CEA-Leti testbed for single GaN blue microLED that achieved throughput of 7.7 Gbps

'This technology has exciting potential for mass-market applications,' said Benoit Miscopein, CEA-Leti research scientist. 'Multi-LED systems could replace wi-fi, but wide-scale adoption will require a standardisation process to ensure the systems’ interoperability between different manufacturers. The Light Communications Alliance was created in 2019 to encourage the industry to implement this standardisation.'

In addition to a stand-alone wi-fi-like standard, the possibility to include this new technology as a component carrier in the downlink of 5G-NR, a radio-access technology for 5G mobile considerations, is also under investigation to bring a large additional license-free bandwidth.

'This may be feasible because CEA-Leti’s li-fi physical layer relies on the same concepts as wi-fi and 5G technologies,' said Miscopein. 'Matrices of thousands of microLEDs could also open the way to mid- to long-range applications, such as indoor wireless multiple access.'

Preserving the bandwidth of each microLED within a matrix requires that each signal is generated as close as possible to the micro-optical source.

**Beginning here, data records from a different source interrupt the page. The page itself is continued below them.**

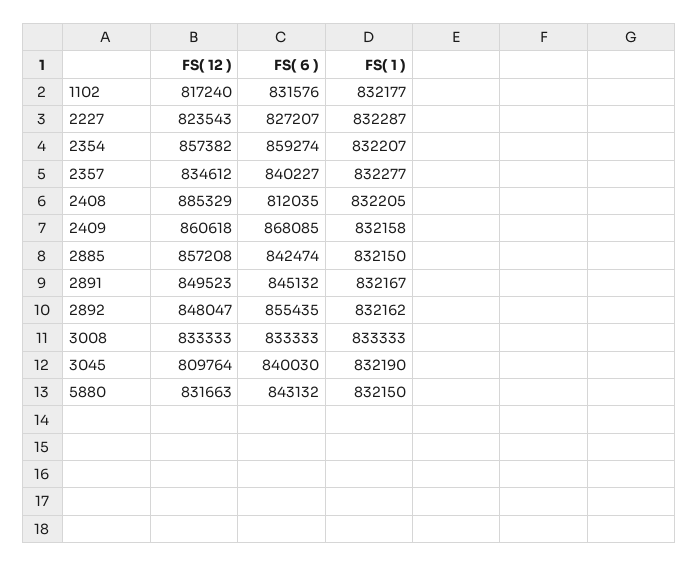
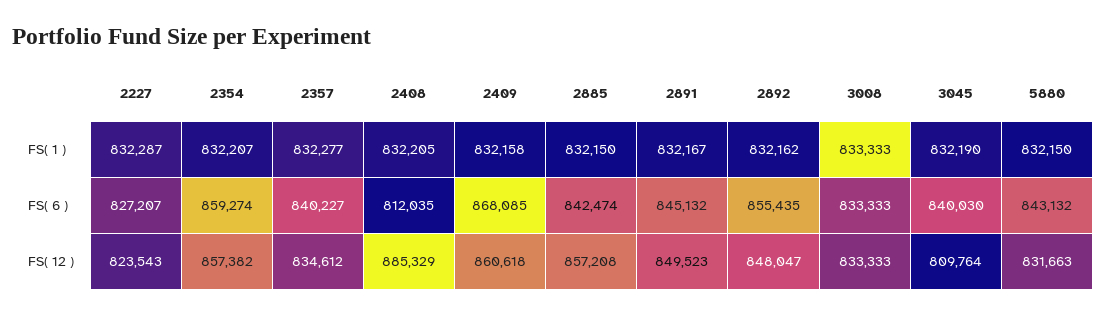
  {
    "FS( 12 )": {
-     "1102": 817240,
      "2227": 823543,
      "2354": 857382,
      "2357": 834612,
      "2408": 885329,
      "2409": 860618,
      "2885": 857208,
      "2891": 849523,
      "2892": 848047,
      "3008": 833333,
      "3045": 809764,
      "5880": 831663
    },
    "FS( 6 )": {
-     "1102": 831576,
      "2227": 827207,
      "2354": 859274,
      "2357": 840227,
      "2408": 812035,
      "2409": 868085,
      "2885": 842474,
      "2891": 845132,
      "2892": 855435,
      "3008": 833333,
      "3045": 840030,
      "5880": 843132
    },
    "FS( 1 )": {
-     "1102": 832177,
      "2227": 832287,
      "2354": 832207,
      "2357": 832277,
      "2408": 832205,
      "2409": 832158,
      "2885": 832150,
      "2891": 832167,
      "2892": 832162,
      "3008": 833333,
      "3045": 832190,
      "5880": 832150
    }
  }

'To meet this challenge, we expect to hybridise the microLED matrix onto another matrix of CMOS drivers: one simple CMOS driver will pilot one microLED,' Miscopein said. 'This will also enable the additional feature of piloting each microLED pixel independently, and that allows new types of digital-to-optical waveforms that could eliminate the need for digital-to-analog converters commonly used in the conventional ‘analogue’ implementations of li-fi.'

While the Light Communications Alliance will promote interoperability between different manufacturers’ li-fi systems, CEA-Leti will continue its research in two areas:

  • A better understanding of the electrical behavior of single LEDs in high frequency regimes and the link between bandwidth and electromigration patterns, and
  • Techniques to improve the range and/or increase the data rate using multi-LED emissive devices. This requires adapting the waveform generation as well as a CMOS interposer to drive the matrix on a pixel basis.